Antiretroviral (ARV) therapy against HIV has greatly decreased the AIDS mortality rate which in turn has led to HIV being considered as a chronic disease for adults and children, requiring life-long therapy. Despite the availability of different classes of ARV agents providing a variety of treatment options, treatment failure continues to occur because of ARV drug resistance, drug-associated toxicity and tolerability problems, and poor adherence. New therapies should aim to be convenient and have favourable tolerability and safety profiles to provide alternative treatment options in children and adolescents. In particular, there is a need for new therapies for multi-drug resistant (MDR) paediatric patients, who by definition have failed multiple ARV classes/regimens, have very few remaining therapeutic options, and are often on ARV combinations that are highly individualised and may lack efficacy, safety and tolerability profiles of agents traditionally used in earlier lines of therapy.

What is SHIELD?

Fostemsavir in HIV-1 infected children and adolescents with Multi Drug-Resistant virus

SHIELD trial is setup to evaluate the safety and antiviral activity of fostemsavir when used in combination with optimized background therapy in children and adolescents living with HIV who are failing their current combination antiretroviral therapy and have dual- or triple-class ARV resistance.

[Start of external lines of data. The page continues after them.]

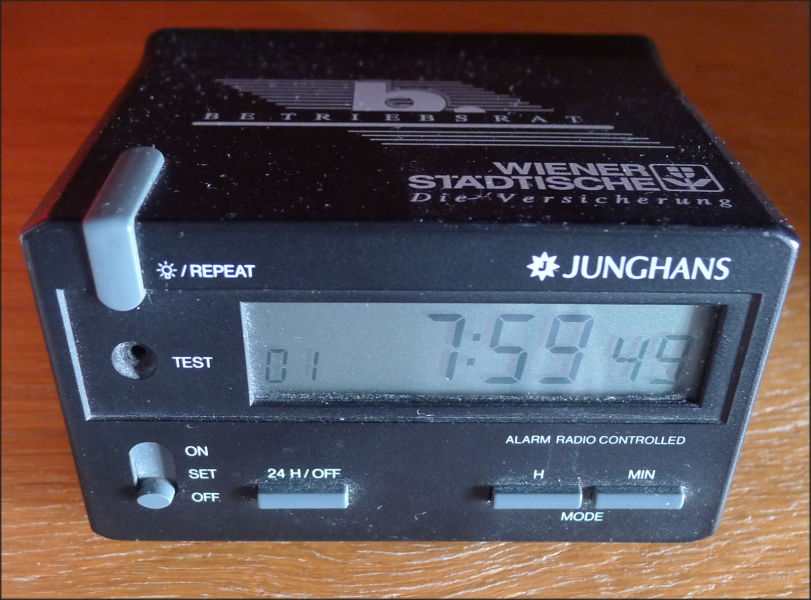
Locate an element on the screen. light/dim switch is located at coordinates (105, 240).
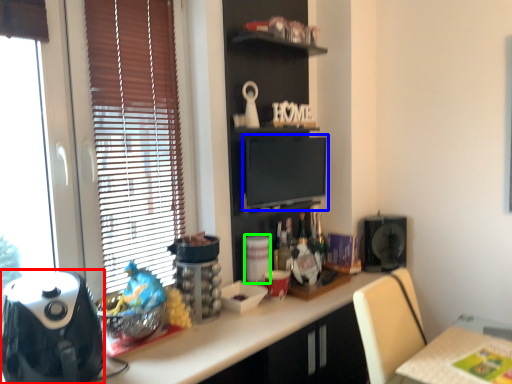
Question: Estimate the real-world distances between objects in this image. Which object is closer to appliance (highlighted by a red box), computer monitor (highlighted by a blue box) or appliance (highlighted by a green box)?

Choices:
 (A) computer monitor
 (B) appliance

Answer: (B)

SHIELD is a multicentre, open-label, single-arm trial with sites in Spain, South Africa, Portugal, Mexico, and the USA.

Penta is the sponsor of the SHIELD trial.

 

Why is SHIELD needed?

HIV treatment failure may result in the virus developing resistance to one or more antiretroviral agents. Furthermore, resistance mutations to one antiretroviral drug often leads to resistance to multiple drugs in the same class, significantly limiting future therapeutic options. Regimens offered after failing first- and second-line treatment options are often prone to adverse effects which in turn increase non-adherence. Thus, there is an ongoing need for new classes of antiretroviral drugs capable of providing potent, durable antiviral activity against current antiretroviral-resistant viruses. If not prevented, HIV drug resistance can jeopardize the efficacy of antiretroviral drugs, resulting in increased numbers of HIV infections and HIV-associated morbidity and mortality.

 

What is SHIELD’s goal?

SHIELD will evaluate the safety of 24 weeks of treatment with fostemsavir + optimized background therapy in children and adolescents aged between 6 and 18 who weigh at least 20kg. SHIELD will also evaluate the steady-state pharmacokinetics (which is when the amount of the drug in the blood has built up to a level that is therapeutically effective) of temsavir, the active part of fostemsavir, in children and adolescents living with HIV.

SHIELD is funded by ViiV Healthcare and is sponsored by Penta Foundation.